O procurador não acredita na possibilidade de que as medidas sejam votadas ainda este ano, mas apenas em 2017. Robalinho cita ainda que "o senador Lindberg Farias (PT - RJ) tirou a máscara de civilidade da discussão e deixou muito claro que queria enquadrar o próprio Juiz Sérgio Moro. As pessoas que estão discutindo ali o abuso de autoridade estão sim tentando enquadrar os investigadores", afirma.

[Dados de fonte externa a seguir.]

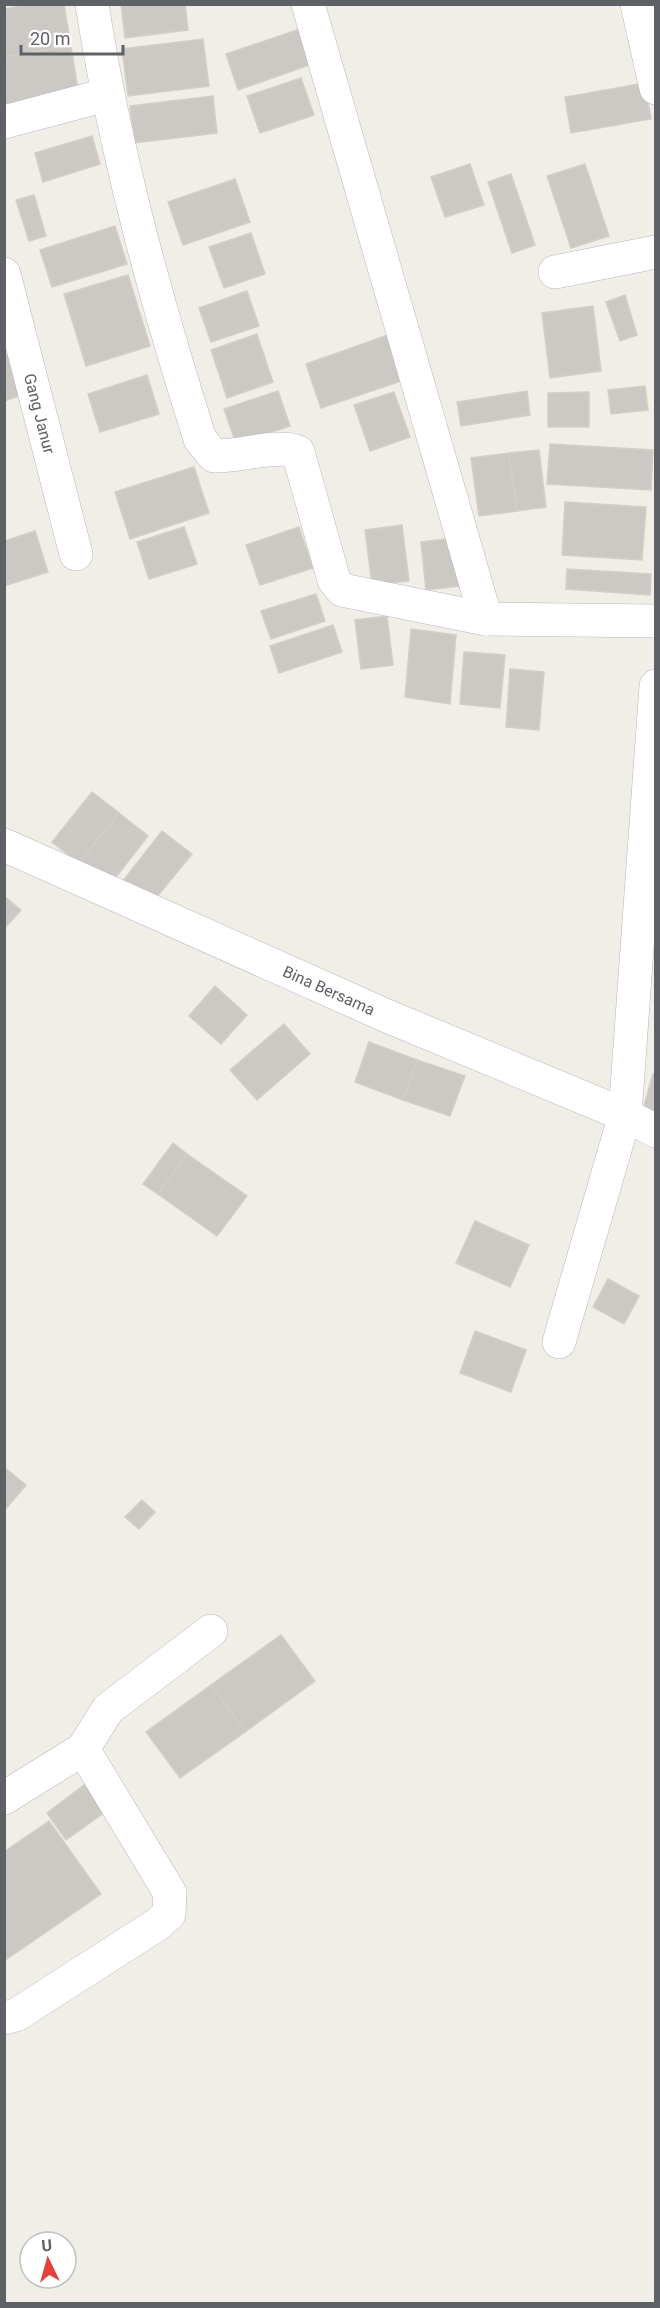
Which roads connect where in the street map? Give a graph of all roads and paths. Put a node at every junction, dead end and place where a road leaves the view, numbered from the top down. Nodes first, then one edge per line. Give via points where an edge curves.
1 (92, 4) edge
2 (308, 4) edge
3 (637, 4) edge
4 (656, 88) edge
5 (106, 95) junction
6 (4, 122) edge
7 (656, 252) edge
8 (555, 273) dead end
9 (4, 274) edge
10 (76, 554) dead end
11 (486, 619) junction
12 (656, 621) edge
13 (656, 686) edge
14 (4, 845) edge
15 (626, 1115) junction
16 (656, 1131) edge
17 (559, 1342) dead end
18 (211, 1631) dead end
19 (83, 1749) junction
20 (4, 1798) edge
21 (4, 2018) edge

1 - 5 street
2 - 11 street
3 - 4 street
5 - 6 street
5 - 11 street via 200,439 214,456 235,457 277,448 298,452 334,580 342,590
7 - 8 street
9 - 10 street, Gang Janur
11 - 12 street
13 - 15 street
14 - 15 street, Bina Bersama via 387,1016
15 - 16 street, Bina Bersama
15 - 17 street
18 - 19 street via 108,1709
19 - 20 street
19 - 21 street via 170,1893 169,1914 35,2003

MOBILIZAÇÕES DO PRÓXIMO DOMINGO

Questionado sobre a participação dos procuradores nos protestos do próximo domingo (4), José Robalinho diz que não há uma participação oficial. "Não temos nada a ver com essa convocação do dia 4, elas foram feitas pela sociedade civil muito antes, agora há colegas procuradores que vão incorporar essa pauta. Mas não fomos nós que convocamos essas manifestações do dia 4", explica.

COMO PUNIR UM JUIZ?

Questionado sobre como um juiz pode ser punido em caso de , RObalinho alega que "Todos os membros do Ministério Público e juízes respondem disciplinarmente e que se um juiz ou promotor comete erro na interpretação jurídica o seu caminho é recorrer nas instancias superiores. A interpretação jurídica tem que ser livre numa democracia, se não for assim é uma tentativa de calar a justiça como princípio".